Earlier defibrotide initiation post-diagnosis of veno-occlusive disease/sinusoidal obstruction syndrome improves Day +100 survival following haematopoietic stem cell transplantation. British Journal of Haematology
Author(s): Richardson PG, Smith AR, Triplett BM, Kernan NA, Grupp SA, Antin JH, Lehmann L, Miloslavsky M, Hume R, Hannah AL, Nejadnik B, Soiffer RJ.
Published: April 2017
Copyright: © 2017 The Authors. British Journal of Haematology published by John Wiley & Sons Ltd.
Disclaimer
This journal article reprint is being provided as a professional courtesy by Jazz Pharmaceuticals, Inc. This scientific publication contains information that may or may not be contained within the accompanying package insert. Providing this reprint should not be construed as a recommendation for use of any Jazz Pharmaceuticals product for nonapproved uses. Prior to prescribing, please refer to the accompanying Prescribing Information, which includes the approved indication and a discussion of the benefits and risks associated with our product.
The opinions expressed in this reprint do not necessarily reflect those of Jazz Pharmaceuticals. Readers are encouraged to contact the primary authors with questions regarding the content of the reprint. Jazz Pharmaceuticals does not assume responsibility for any injury and/or damage to persons or property out of or related to any use of the information contained in this reprint.
There is no transfer of value with the eAcess view of this publication and therefore no Sunshine Act reporting.
Financial Disclosure Statement
Jazz Pharmaceuticals provided funding for the defibrotide treatment IND study. Dr. Paul Richardson has received funding from Jazz Pharmaceuticals for the clinical study, has received compensation as a consultant for, and has served as a member of advisory committees for Jazz Pharmaceuticals.

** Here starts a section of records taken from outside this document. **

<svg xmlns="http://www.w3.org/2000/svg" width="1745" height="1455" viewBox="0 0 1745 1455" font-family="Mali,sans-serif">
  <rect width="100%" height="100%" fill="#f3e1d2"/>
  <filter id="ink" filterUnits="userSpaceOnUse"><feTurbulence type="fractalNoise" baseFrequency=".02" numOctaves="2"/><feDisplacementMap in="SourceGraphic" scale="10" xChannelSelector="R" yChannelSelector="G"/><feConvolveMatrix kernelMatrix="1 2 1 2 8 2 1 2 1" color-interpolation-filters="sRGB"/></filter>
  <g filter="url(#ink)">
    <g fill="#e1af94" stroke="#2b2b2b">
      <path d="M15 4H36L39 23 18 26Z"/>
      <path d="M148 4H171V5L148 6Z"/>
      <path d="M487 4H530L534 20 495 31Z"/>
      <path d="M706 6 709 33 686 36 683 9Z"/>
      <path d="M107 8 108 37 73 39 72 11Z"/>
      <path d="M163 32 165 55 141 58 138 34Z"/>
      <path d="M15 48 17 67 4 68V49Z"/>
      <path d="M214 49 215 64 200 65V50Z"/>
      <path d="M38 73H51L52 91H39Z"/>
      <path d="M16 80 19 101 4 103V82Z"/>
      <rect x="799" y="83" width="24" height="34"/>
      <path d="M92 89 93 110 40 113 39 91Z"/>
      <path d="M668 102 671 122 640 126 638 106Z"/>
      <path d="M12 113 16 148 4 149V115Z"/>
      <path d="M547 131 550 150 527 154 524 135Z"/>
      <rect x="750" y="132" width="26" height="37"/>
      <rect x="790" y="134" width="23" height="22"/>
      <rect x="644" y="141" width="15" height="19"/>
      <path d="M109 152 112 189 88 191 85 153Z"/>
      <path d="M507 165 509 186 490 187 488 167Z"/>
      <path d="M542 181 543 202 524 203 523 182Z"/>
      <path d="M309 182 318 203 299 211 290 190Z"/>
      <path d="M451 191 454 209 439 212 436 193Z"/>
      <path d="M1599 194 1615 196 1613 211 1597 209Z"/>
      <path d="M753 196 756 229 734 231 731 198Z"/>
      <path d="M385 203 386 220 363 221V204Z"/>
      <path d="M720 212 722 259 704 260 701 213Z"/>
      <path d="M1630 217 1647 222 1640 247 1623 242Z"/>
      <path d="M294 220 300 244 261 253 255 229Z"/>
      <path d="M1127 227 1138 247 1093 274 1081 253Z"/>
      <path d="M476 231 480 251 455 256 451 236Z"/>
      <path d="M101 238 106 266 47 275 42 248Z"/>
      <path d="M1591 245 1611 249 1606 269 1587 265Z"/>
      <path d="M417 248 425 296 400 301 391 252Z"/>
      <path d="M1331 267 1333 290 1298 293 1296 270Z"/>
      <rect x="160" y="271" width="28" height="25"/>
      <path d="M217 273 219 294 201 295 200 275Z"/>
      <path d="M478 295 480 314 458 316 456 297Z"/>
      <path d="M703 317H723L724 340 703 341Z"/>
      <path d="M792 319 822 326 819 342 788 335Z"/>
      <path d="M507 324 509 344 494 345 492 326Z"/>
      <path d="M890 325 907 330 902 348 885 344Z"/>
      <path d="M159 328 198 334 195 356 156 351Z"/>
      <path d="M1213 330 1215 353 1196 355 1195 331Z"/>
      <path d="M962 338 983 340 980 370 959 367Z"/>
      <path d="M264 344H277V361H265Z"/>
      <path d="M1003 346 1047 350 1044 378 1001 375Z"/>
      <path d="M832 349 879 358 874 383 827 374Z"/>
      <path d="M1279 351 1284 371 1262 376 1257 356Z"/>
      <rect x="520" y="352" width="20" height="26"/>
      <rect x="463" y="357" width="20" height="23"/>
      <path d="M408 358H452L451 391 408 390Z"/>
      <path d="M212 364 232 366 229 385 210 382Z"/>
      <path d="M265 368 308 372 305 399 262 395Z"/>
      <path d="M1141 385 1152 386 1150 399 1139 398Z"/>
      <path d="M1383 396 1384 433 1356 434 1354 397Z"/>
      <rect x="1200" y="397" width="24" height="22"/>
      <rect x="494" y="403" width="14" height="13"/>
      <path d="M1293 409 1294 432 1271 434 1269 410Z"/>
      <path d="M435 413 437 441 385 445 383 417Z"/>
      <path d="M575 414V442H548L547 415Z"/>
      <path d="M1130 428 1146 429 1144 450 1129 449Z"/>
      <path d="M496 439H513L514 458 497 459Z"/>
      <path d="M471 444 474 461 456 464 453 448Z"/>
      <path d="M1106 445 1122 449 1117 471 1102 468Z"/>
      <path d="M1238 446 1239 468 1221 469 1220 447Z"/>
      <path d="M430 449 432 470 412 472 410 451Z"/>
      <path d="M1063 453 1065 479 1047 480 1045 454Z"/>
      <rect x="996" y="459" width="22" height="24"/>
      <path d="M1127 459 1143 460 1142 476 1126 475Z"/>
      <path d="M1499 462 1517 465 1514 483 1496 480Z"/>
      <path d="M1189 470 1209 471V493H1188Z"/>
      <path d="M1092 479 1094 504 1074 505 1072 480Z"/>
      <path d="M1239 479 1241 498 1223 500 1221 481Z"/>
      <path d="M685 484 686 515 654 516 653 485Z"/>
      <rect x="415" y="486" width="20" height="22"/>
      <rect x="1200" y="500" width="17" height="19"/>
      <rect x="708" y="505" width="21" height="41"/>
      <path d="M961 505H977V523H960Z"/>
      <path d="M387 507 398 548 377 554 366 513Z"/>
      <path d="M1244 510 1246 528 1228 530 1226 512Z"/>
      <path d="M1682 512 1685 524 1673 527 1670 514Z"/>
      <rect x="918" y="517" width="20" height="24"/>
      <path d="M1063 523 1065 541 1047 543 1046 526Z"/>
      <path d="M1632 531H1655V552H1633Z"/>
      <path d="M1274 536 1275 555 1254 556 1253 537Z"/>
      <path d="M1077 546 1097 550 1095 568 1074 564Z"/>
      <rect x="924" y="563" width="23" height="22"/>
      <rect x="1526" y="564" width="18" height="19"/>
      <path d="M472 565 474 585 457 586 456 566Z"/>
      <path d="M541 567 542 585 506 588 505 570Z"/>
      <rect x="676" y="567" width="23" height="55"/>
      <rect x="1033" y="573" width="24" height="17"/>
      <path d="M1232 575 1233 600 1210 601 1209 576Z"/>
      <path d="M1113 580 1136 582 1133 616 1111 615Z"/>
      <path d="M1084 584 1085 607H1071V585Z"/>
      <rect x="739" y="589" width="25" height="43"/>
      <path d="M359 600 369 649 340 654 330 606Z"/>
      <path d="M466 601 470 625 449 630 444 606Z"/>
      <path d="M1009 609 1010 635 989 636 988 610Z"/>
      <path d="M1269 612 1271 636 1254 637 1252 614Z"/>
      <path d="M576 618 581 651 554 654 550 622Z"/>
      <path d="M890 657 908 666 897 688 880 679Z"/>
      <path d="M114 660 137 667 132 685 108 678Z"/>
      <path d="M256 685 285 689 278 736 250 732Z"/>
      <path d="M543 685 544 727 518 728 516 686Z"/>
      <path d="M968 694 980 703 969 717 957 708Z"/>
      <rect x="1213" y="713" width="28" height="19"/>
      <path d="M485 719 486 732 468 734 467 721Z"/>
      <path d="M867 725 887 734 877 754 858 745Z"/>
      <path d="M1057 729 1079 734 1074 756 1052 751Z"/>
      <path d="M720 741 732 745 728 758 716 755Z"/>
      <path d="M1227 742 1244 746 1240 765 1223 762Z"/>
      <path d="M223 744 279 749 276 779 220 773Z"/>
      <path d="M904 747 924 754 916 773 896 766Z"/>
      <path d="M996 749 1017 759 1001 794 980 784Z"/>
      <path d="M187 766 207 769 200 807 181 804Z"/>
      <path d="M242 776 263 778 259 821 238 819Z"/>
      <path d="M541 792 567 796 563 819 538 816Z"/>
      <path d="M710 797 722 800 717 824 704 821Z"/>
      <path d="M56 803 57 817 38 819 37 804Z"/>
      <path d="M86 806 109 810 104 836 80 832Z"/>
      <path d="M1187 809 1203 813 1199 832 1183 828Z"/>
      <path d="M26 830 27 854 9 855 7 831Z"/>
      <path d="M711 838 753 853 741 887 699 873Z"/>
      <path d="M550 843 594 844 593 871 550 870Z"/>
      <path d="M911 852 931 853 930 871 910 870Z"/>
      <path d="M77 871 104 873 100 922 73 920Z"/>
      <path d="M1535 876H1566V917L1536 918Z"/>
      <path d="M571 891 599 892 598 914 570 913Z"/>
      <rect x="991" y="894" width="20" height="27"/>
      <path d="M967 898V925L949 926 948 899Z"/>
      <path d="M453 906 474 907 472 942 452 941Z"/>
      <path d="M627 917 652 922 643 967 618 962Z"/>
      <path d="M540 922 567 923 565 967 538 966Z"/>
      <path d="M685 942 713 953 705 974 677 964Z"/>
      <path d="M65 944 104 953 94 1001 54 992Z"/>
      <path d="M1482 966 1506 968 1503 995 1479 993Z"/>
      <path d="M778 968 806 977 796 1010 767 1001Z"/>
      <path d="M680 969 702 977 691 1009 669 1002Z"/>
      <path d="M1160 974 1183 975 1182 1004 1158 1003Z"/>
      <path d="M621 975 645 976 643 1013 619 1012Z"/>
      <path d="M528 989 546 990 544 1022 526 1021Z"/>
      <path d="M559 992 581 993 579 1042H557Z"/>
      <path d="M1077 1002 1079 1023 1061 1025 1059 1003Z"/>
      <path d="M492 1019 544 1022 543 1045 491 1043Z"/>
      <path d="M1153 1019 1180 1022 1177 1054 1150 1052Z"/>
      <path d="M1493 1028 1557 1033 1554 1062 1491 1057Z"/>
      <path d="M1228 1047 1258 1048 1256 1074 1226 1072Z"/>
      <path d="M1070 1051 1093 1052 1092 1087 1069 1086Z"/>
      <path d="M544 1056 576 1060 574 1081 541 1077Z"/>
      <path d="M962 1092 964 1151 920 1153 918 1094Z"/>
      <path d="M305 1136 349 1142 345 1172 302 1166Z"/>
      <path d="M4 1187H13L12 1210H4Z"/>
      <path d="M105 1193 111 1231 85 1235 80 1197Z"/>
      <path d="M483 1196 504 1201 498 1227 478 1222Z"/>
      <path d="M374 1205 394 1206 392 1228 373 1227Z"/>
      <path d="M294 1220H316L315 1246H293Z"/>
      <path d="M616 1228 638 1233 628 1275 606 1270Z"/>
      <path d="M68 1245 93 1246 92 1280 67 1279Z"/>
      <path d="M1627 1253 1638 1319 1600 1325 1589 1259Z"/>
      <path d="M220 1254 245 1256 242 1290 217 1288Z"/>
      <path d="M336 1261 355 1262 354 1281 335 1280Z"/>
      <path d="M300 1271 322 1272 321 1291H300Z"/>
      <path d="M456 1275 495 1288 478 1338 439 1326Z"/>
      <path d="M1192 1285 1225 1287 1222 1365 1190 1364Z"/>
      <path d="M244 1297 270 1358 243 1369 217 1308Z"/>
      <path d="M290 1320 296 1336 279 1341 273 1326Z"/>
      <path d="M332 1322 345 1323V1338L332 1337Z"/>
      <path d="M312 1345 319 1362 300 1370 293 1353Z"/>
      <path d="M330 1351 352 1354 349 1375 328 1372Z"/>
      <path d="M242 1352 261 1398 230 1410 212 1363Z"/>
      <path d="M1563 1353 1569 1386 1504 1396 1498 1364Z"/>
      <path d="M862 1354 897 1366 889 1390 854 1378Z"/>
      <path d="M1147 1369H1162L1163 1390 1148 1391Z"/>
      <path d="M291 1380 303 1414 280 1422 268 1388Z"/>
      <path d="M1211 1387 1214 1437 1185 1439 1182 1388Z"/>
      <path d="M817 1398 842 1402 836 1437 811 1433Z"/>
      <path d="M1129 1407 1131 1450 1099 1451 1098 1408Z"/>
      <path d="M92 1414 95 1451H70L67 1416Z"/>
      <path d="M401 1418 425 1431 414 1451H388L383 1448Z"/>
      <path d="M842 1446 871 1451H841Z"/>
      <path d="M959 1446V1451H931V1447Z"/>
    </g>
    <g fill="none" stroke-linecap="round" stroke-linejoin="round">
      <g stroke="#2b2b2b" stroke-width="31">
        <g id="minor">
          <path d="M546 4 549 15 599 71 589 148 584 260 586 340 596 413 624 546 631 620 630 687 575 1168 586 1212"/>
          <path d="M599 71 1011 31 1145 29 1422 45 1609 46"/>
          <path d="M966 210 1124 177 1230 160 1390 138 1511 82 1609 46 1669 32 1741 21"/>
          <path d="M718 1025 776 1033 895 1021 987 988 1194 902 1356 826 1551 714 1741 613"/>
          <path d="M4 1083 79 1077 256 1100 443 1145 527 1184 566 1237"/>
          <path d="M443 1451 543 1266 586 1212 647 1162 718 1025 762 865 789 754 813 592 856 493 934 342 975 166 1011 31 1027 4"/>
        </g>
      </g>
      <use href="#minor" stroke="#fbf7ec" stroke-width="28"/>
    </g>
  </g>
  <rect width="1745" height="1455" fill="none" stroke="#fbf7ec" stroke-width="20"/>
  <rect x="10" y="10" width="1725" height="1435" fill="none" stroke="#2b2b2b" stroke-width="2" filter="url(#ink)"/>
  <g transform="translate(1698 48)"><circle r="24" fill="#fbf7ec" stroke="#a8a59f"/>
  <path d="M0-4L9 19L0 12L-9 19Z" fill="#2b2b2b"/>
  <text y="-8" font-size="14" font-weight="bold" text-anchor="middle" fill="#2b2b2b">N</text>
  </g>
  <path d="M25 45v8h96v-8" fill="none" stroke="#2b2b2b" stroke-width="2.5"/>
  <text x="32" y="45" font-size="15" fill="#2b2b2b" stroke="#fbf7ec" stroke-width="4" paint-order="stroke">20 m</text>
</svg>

Conflict-of-interest disclosure: PGR and RJS have served on advisory committees for Gentium S.r.l./Jazz Pharmaceuticals; RBD’A and JM report consultancy fees from Gentium S.r.l. during the conduct of the study; JD, NAK, PLM, PGR, TR, and GS received grants from Gentium S.r.l. during the conduct of the study; SAG and AK have served as consultants to Jazz Pharmaceuticals; SG received personal fees and grants from Gentium S.r.l. during the conduct of the study; ECG’s institution received clinical research fees from Gentium during the conduct of the study; ALH received personal fees from Gentium S.r.l. during the conduct of the study; JHA and PLM have served on advisory committees with Jazz Pharmaceuticals; RC has served as an advisor to Gentium S.r.l. and on advisory committees with Jazz Pharmaceuticals; RLH and MM are employees of Jazz Pharmaceuticals, who in the course of employment have received stock options exercisable for, and other stock awards of, ordinary shares of Jazz Pharmaceuticals plc; BN was an employee of Jazz Pharmaceuticals, who in the course of employment received stock options exercisable for, and other stock awards of, ordinary shares of Jazz Pharmaceuticals plc; and MI was an employee of Gentium S.r.l. during the conduct of the study. The remaining authors declare no competing financial interests.
Detailed information on funding amounts received by the authors of this publication is available at http://www.cms.gov/openpayments.
INDICATION
Defitelio® (defibrotide sodium) is indicated for the treatment of adult and pediatric patients with hepatic veno-occlusive disease (VOD), also known as sinusoidal obstruction syndrome (SOS), with renal or pulmonary dysfunction following hematopoietic stem-cell transplantation (HSCT).
IMPORTANT SAFETY INFORMATION
Contraindications
Defitelio is contraindicated in the following conditions:
- Concomitant administration with systemic anticoagulant or fibrinolytic therapy
- Known hypersensitivity to Defitelio or to any of its excipients
Warnings and Precautions
Hemorrhage
Defitelio may increase the risk of bleeding in patients with VOD after HSCT. Do not initiate Defitelio in patients with active bleeding. Monitor patients on Defitelio for signs of bleeding. If bleeding occurs, withhold or discontinue Defitelio.
Concomitant systemic anticoagulant or fibrinolytic therapy may increase the risk of bleeding and should be discontinued prior to Defitelio treatment. Consider delaying Defitelio administration until the effects of the anticoagulant have abated.
Hypersensitivity Reactions
Hypersensitivity reactions including rash, urticaria, and angioedema have occurred in less than 2% of patients treated with Defitelio. One case of an anaphylactic reaction was reported in a patient who had previously received Defitelio. Monitor patients for hypersensitivity reactions, especially if there is a history of previous exposure. If a severe hypersensitivity reaction occurs, discontinue Defitelio, treat according to the standard of care, and monitor until symptoms resolve.
Most Common Adverse Reactions
The most common adverse reactions (incidence ≥10% and independent of causality) with Defitelio treatment were hypotension, diarrhea, vomiting, nausea, and epistaxis.